Group Medical Benefits
A benefits package, especially one that offers good health insurance coverage (including dental and vision), helps attract and retain quality employees. Businesses get the tax advantage of deducting plan contributions, including health insurance, life insurance, and pension plans.
Today, level funding is emerging as a third option somewhere in between fully insured and self-insured. Proponents of level funding argue that it offers the benefits of both insurance models with none of the risks. So how does it work? The “level” of level funding refers to the fact that you self-insure, but pay a level or steady fee each month as determined by your TPA. Level-funded plans also come fully integrated with individual and aggregate stop-loss insurance. Individual stop-loss insurance will kick in if a covered employee or dependent exceeds a certain dollar amount in claims. An aggregate stop-loss will be activated above a certain dollar amount for all claims. After you pay your level monthly fee for a year, your TPA will compare what you’ve paid for the actual claims and refund you any difference if you’ve paid more than you’ve spent. In summary, you get the regular and predictable cost of a fully insured plan, but because you’re actually self-insured, you only end up paying for the healthcare costs actually incurred by your employees.
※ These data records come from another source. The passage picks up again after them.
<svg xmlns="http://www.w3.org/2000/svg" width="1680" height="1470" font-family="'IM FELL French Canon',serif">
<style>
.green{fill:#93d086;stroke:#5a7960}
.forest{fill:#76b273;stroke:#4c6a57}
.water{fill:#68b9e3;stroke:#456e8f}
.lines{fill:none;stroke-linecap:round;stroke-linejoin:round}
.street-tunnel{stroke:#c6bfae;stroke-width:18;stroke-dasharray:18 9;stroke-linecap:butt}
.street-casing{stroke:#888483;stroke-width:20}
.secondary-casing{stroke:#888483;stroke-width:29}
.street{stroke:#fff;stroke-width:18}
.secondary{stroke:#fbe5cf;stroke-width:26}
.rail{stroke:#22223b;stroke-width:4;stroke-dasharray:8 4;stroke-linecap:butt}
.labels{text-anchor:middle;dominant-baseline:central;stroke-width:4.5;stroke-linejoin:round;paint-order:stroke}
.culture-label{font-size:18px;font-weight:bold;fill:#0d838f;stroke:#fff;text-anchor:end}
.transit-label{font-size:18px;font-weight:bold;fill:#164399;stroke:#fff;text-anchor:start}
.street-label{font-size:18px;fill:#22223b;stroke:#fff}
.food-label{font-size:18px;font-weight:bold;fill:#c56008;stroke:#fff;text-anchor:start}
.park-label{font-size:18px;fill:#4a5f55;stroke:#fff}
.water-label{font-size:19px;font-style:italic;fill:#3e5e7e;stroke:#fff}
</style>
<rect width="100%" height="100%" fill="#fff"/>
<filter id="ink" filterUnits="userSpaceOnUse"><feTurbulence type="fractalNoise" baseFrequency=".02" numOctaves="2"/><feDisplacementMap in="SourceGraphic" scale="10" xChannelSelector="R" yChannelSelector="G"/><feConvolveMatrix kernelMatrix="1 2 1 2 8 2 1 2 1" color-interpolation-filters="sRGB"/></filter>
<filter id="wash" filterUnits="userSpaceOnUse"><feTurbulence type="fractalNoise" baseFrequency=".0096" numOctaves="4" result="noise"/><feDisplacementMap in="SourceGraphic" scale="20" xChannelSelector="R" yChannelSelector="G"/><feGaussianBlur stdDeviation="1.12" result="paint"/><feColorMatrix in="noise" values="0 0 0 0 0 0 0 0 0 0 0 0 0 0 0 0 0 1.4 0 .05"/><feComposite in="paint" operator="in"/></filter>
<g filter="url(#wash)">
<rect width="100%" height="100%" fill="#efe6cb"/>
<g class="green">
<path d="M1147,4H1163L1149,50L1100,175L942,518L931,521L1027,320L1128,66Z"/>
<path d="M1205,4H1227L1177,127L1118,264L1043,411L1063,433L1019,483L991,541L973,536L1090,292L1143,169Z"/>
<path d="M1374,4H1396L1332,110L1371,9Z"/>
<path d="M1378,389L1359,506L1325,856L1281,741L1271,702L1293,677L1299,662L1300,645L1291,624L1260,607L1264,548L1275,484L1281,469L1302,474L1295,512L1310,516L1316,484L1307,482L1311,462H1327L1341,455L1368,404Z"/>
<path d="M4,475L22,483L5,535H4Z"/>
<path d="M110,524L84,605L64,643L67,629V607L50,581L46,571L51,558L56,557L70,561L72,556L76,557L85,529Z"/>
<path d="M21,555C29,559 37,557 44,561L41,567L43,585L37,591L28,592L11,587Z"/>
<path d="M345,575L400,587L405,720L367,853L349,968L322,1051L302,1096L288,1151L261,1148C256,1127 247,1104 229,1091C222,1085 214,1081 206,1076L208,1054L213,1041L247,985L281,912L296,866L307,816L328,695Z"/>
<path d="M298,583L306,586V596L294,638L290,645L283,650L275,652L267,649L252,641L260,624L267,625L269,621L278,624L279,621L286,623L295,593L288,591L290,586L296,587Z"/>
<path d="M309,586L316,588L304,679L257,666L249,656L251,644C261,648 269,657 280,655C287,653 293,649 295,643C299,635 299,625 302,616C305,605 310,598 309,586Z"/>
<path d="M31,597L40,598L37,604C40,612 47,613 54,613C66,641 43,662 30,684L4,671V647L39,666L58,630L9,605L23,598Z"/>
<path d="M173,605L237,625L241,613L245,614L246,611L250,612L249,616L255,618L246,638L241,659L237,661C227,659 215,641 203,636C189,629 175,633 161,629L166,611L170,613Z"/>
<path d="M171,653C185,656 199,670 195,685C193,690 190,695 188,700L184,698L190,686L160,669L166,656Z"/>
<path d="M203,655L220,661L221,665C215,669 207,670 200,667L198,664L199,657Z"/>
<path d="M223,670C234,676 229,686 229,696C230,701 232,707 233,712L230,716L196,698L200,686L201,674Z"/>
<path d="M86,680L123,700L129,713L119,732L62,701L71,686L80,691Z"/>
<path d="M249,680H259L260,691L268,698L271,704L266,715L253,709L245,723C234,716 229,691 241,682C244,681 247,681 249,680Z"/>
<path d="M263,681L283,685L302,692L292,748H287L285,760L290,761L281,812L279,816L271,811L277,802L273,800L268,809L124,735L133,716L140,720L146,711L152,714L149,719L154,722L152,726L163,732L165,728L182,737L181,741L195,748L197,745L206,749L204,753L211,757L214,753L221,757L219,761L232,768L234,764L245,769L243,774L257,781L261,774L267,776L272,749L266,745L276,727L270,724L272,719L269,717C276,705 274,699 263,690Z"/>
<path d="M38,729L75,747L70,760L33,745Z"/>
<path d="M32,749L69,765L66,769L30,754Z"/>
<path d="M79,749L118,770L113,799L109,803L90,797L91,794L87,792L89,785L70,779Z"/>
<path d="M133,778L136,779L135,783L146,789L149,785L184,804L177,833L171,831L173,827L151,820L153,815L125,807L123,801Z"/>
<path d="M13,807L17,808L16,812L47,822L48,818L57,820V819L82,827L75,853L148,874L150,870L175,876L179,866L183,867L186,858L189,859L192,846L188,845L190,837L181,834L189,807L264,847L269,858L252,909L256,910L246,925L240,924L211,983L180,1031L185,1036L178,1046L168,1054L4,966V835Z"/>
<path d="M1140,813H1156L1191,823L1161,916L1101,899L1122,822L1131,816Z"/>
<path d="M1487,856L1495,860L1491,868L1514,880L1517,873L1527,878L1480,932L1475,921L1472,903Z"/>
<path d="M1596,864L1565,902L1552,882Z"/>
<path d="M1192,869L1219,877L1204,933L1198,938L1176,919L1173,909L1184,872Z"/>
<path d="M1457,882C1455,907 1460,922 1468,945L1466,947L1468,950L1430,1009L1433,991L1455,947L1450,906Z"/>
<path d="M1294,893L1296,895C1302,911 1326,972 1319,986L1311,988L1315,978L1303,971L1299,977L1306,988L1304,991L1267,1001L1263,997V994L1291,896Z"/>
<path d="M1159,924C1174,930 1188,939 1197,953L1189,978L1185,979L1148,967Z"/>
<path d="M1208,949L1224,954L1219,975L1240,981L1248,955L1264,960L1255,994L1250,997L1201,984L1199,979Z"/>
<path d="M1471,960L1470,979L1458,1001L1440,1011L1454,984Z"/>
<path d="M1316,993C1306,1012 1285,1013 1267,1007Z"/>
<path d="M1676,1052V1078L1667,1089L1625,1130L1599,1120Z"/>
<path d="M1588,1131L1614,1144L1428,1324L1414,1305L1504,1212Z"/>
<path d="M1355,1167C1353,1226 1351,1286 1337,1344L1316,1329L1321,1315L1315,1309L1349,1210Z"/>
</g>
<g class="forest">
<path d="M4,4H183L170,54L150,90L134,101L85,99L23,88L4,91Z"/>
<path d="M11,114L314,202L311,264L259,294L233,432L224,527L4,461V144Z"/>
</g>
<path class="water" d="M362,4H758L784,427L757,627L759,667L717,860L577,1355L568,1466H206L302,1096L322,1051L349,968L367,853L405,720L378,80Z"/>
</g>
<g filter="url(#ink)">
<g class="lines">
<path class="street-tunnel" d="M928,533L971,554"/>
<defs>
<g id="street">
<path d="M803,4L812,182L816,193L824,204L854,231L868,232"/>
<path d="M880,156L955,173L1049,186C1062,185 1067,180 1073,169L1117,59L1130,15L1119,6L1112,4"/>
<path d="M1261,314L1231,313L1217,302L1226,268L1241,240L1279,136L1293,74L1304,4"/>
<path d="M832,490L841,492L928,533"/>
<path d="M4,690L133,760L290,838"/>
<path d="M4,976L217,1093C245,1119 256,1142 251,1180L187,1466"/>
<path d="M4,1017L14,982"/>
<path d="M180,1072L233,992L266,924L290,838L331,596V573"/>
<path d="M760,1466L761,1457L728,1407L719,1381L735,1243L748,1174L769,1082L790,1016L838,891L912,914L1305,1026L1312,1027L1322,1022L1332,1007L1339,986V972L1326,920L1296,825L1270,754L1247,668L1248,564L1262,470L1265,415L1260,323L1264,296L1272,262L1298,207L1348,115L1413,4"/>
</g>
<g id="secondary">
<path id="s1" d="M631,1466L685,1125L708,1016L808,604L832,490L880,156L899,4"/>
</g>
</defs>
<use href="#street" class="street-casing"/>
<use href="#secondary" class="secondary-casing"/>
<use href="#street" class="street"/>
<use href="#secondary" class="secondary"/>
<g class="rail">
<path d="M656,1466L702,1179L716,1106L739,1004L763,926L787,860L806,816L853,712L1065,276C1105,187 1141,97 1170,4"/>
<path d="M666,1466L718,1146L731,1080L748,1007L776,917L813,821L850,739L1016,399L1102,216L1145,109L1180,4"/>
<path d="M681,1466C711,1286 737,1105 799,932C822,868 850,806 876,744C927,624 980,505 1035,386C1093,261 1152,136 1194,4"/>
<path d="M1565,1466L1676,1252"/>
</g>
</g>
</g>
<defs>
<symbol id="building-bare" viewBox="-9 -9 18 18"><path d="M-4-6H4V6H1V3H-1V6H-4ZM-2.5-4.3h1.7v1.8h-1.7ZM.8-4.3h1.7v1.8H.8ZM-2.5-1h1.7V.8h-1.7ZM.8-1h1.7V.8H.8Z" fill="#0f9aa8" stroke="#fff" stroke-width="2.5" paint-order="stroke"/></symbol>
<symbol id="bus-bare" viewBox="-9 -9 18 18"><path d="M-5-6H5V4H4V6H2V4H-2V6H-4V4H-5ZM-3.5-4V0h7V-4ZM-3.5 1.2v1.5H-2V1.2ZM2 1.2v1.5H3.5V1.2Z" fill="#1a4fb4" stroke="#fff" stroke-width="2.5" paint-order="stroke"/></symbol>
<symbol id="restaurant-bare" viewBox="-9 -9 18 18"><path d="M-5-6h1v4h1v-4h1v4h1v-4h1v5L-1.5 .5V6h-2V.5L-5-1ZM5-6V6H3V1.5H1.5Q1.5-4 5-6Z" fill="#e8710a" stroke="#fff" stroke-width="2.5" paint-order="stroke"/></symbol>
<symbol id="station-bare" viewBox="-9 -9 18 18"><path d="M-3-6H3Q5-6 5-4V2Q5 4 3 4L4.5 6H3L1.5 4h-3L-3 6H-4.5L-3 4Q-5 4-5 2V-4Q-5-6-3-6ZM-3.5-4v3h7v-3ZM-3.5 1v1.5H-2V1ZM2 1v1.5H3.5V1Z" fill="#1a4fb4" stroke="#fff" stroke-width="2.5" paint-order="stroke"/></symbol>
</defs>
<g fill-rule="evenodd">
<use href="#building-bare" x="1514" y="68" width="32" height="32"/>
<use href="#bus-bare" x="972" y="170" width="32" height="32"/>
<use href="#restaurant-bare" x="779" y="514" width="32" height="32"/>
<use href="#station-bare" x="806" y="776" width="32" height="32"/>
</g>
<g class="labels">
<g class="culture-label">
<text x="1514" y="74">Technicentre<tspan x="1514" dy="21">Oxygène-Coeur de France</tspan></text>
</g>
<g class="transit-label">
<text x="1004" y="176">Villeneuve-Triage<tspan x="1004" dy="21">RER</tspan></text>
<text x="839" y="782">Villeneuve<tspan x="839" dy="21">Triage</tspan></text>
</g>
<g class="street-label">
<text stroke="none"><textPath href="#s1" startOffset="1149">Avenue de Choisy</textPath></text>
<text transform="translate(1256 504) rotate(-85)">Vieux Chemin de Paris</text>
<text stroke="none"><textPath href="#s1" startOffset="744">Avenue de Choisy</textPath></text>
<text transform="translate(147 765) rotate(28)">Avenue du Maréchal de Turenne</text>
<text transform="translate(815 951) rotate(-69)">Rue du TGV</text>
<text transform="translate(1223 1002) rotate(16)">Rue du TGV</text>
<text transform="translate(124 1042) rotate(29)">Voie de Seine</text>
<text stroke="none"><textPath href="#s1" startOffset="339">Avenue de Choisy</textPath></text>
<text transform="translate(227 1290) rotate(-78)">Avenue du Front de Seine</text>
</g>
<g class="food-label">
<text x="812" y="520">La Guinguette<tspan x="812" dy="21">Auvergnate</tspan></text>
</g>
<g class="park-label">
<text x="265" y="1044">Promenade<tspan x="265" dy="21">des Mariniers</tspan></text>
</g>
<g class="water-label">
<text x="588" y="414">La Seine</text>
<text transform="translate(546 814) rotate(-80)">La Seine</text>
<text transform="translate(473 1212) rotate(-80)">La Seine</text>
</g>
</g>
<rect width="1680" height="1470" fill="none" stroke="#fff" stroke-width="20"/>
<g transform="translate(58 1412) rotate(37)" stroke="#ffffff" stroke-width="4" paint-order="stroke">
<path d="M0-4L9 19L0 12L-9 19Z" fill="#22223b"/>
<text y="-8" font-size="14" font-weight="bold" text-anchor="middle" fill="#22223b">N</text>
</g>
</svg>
Benefits of Level-Funding for Small Business
Level-funding is becoming popular because plans following this model are not subject to several key regulations of the Affordable Care Act. For example, they don’t have to offer a package of mandated benefits. Because plans are self-insured, they can be written to the specifications of the business owner. Also because level funded plans are technically self-insured, business owners also avoid paying the Health Insurance Tax (HIT) levied as part of the Affordable Care Act.
Is this for me: This is a great option for employers with 5 or more employees who are wanting to save money on their current offering or employers who in the past found fully insured plans to be just outside of their budget. Since these carriers are able to underwrite coverage we generally see this option working best for a historically healthy workforce.
A fully insured plan means that you are passing all of the risk onto your insurance carrier who charges you a flat monthly fee based on how they gauge the risk of insuring your employees. If covered employees experience health issues and use the plan more, you will probably face a hefty increase in the monthly premium your business pays when your plan renews. Conversely, if your employees rarely use the insurance, you’re stuck playing a flat monthly rate no matter what. This model decreases the risk of month-to-month fluctuations but doesn’t provide any meaningful incentive for having healthy employees.
Is this for me: Today fully insured plans are what we call community rated. Community rating is a concept which requires health insurance providers to offer health insurance policies within a given territory at the same price to all persons without medical underwriting, regardless of their health status. This can be a good option when you have employees who require regular medical visits and or medication to treat a pre-existing illness. This is also a good option for employees who are particular about the health network that they use.
A self-insured plan is one in which the business pays the actual claims and essentially assumes the role of the insurance carrier in terms of managing risk. Many large companies like Purina or Anheuser Busch offer at least one plan that is fully self-insured because they have a large pool of covered employees and also have the cash reserves to protect against a spike in claims volume or amount. Historically, self-insurance has been perceived as far too risky in the small business market for a number of reasons. Small businesses typically have less cash on hand and can’t weather a dramatic increase in costs as easily. Also, claims data is very hard to come by in small business so it’s difficult to judge if self-insuring is worth the risk because you don’t even know the risk! Most small businesses also lack the manpower in-house to actually review and process claims so they still pay an insurance company to act as a Third Party Administrator (TPA). Though the business is paying the claim, the insurance company will actually process it accordance with the plan documents and ensure that all protocol is followed.
Is this for me: We typically recommend a plan like this for employers with at least 250 employees. At this size you can really take advantage of the large pool of employees and effectively hedge against the risk.